Embedding time took more than 5+ hours though, went to work and was only finished when I came back. 🤣

ZanSara commented 2 years ago

Hey @HighDeFing, great to hear that the query time looks reasonable now! :tada: 1-2 minutes is well within what I consider normal for a pipeline like yours, on your hardware. Unfortunately the same is true for the indexing part: with the amount of documents you have, there's no surprise it takes several hours.

If you manage to get the GPU going, your query time could go down to seconds and the indexing should also speed up considerably. Although Haystack requires pytorch 1.10, you can try to upgrade it anyway and retry: we keep that version only because we haven't tested the new releases yet, but there's a good chance it will all work with a newer version too.

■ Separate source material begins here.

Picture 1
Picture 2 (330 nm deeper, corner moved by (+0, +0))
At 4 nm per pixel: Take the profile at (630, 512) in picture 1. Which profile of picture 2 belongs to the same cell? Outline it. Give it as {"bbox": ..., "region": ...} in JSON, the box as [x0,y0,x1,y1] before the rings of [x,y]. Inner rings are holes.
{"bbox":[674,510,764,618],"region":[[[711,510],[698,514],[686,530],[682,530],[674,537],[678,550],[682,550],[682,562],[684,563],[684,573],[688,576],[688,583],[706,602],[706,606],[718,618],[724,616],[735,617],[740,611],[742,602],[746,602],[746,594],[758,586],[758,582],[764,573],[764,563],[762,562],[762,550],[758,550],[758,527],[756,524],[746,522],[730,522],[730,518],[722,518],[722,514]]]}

Let us know if it is the case! If so, that would be a nice push for us to support newer PyTorch versions too :slightly_smiling_face:

TuanaCelik commented 2 years ago

@HighDeFing great to see that the preprocessor step helped you so much. I had a problem with a demo this week which ended up being solved exactly like this too! I think we both ended up learning about the same problem with large documents during the same week 😄

HighDeFing commented 2 years ago

Let us know if it is the case! If so, that would be a nice push for us to support newer PyTorch versions too slightly_smiling_face

Okey had to download pyTorch 1.11.0 with CUDA 11.3 pip3 install --upgrade torch torchvision torchaudio --extra-index-url https://download.pytorch.org/whl/cu113 to work with my gtx 3070ti.

But the queries work fine and everything seems compatible, from 1.5 minutes to 5-10 seconds!!. 185 thesis (1427 documents in total in ES) 😲

Let's see how embedding time does this time also. I'll keep updating.